You can voluntarily dismiss your 13 if you wish. Happens all the time. If you do not have an attorney you may be able to ask the court clerk if they have a form you can use. Once filed with the court in most cases the Judge will dismiss the case in a few days.Talk with your lawyer if you have one. They will know the local procedure in your court Hope it works out Good luck!
The above is for general educational purposes and is not legal advice for your particular situation. There is neither an expressed nor implied attorney/client relationship created by this information.
I rarely have filed a ch 13 case where the only goal is to keep a car because most persons cars are worth less than the debt owed.
We dont know if you have other debts too.

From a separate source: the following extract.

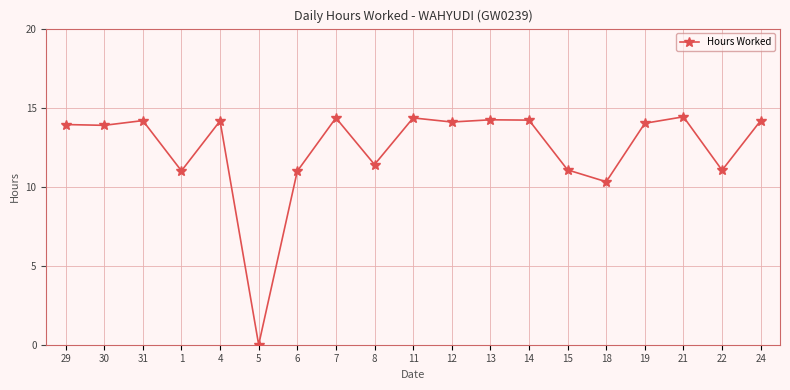

Which has a higher value, 8 or 13?

13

But if no debt, there would be no reason to be in ch 13. IF other debt, the issue is can you afford it..and should you convert to a ch 7 or dismiss the ch 13 or modify the ch 13. Those are the issues than an experienced attorney will discuss with you . Discuss with yours and if none, employ one is my advice.
If you filed pro se, doing what I suggest may be difficult. If you have an attorney as him/her about filing a motion to compromise and substitute collateral. This is basically a motion for use of cash collateral. In many jurisdictions this is an option that you have.
If the insurance company pays off the vehicle, then your interest rate on the refinanced debt is going to be much higher than you were paying in the chapter 13. One of the factors that must be considered is the problems mentioned by Mr. Granvold. If you loan is a 910 claim and you were upside down on the loan by a large amount, the substitution of collateral is not something that you would want to do. If you were not upside down at all or only upside down by a small amount, the difference between the rate you will pay in chapter 13 versus the rate you will get on your knew loan will make a large difference in your payment.
If the best option is to have the insurance company pay the proceeds to the auto lender, you may be better served by converting your case to a chapter 7. You already have a bankruptcy on your credit record. Discharging the deficiency on the auto loan, if any and your other unsecured debt would be much better for your credit score than allowing the case to be dismissed. I have had clients with really bad credit scores, in the mid 400s before filing for relief under chapter 7 and after the entry of a discharge, their score was up to the mid 500s, sometimes even higher.
Answers and comments provided are for general discussion only. My comments are not to be considered legal advice and they do not create an attorney-client relationship.